The Eurozone and Greece are going through the last hours of a negotiation to ensure release of additional funds from the previous agreement and possibly setting the basis for the next one.
The leaked details of the latest Greek proposal and the Eurozone counterproposal is full of details and discussions around technical issues (for example, whether the pension reform is effective from October 31 or July 1st). But what the technical discussions reveal is a negotiation that can only lead to an outcome that will not satisfy any of the parties.
Reading between the lines of the technical details we see the Eurozone asking Greece for a strong package of front loaded fiscal measures many of which are exactly the ones the Greek government wanted to avoid as they go against the electoral platform under which they were elected.
It would be very easy to criticize Germany, Brussels (and the IMF) for failing to see that we are possibly doing again the same mistakes as in previous agreements and that this one is also bound to fail. But the reality is that it is very difficult to imagine any other type of agreement give the lack of trust between the two parties.
Many argue that this government should not be asked to pay for the mistakes of previous governments. After all Syriza was not in power when the Greek government and the Greek economy were running very large deficits. This is correct but it is also true that Syriza was not elected on a platform of economic reform, even if some of the economic reforms being discussed are not contrary to their ideas.

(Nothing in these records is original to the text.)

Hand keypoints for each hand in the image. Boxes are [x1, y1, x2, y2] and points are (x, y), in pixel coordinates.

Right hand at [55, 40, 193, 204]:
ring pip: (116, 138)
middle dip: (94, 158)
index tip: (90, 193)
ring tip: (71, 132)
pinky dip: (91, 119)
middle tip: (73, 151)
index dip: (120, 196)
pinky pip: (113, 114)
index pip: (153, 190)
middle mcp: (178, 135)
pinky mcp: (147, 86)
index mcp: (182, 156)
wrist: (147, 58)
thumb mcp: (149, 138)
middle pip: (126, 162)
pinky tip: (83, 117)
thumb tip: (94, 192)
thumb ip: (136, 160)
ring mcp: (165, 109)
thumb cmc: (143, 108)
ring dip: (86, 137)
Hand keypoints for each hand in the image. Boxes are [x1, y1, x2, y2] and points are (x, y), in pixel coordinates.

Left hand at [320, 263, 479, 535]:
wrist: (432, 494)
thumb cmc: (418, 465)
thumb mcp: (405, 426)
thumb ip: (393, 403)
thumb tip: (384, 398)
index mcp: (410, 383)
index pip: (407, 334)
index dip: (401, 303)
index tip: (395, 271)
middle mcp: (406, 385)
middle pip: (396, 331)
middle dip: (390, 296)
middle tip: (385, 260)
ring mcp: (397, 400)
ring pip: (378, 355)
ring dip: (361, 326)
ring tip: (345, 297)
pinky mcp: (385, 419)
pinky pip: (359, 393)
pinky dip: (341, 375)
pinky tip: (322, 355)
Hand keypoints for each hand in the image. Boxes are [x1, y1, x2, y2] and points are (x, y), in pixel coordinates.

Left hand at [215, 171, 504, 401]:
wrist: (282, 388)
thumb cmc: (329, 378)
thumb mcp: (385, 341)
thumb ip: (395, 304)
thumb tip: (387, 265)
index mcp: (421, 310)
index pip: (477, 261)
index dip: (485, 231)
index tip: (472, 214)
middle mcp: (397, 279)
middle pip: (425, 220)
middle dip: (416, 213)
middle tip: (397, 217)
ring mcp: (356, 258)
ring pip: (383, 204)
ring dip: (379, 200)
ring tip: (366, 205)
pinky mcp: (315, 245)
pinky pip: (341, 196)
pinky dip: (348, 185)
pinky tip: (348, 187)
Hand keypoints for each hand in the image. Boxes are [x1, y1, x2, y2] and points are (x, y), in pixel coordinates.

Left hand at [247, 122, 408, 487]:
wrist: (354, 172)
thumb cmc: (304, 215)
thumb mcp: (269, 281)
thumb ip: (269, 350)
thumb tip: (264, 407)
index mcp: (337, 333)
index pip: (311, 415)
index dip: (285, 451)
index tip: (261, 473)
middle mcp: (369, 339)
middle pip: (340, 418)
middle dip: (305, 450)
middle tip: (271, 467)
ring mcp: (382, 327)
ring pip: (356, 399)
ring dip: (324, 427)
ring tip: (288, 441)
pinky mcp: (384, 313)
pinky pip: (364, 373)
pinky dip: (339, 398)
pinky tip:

I am very sympathetic to the logic that the Greek finance minister Varoufakis has very well expressed that Greece needs growth first and that insisting on fiscal austerity will not deliver the necessary growth. But I also understand the view of the Eurozone when negotiating with a Greek government that was elected on a platform that is not clear that will deliver sustainable growth. Because of the lack of trust, what the Eurozone is looking for in this negotiation is a strong early commitment that the Greek government is willing to take steps that might go against its own electoral platform. In an ideal world those steps would all be about making growth happen: reforms in an environment where demand is not a constraint for growth. But many reforms cannot be implemented in the short run so the only way to get a signal of commitment is to put on a table a set of fiscal measures to improve primary balances, what the Greek government wanted to avoid.
So we are back to a proposal that looks too much like the previous ones and it is very likely that, even if there is an agreement over the coming hours or days, we will witness again in the near future yet another negotiation between Greece and the Eurozone once it is clear that the current plan will not work.
This is the unfortunate outcome of a negotiation that started without trust between the two parties and where the only possible outcomes where both suboptimal: either another unrealistic agreement or a break up of the negotiations that leads to a Greek default and possibly exit from the Euro area. In the next days we will see which of the two (bad) scenarios turns into reality.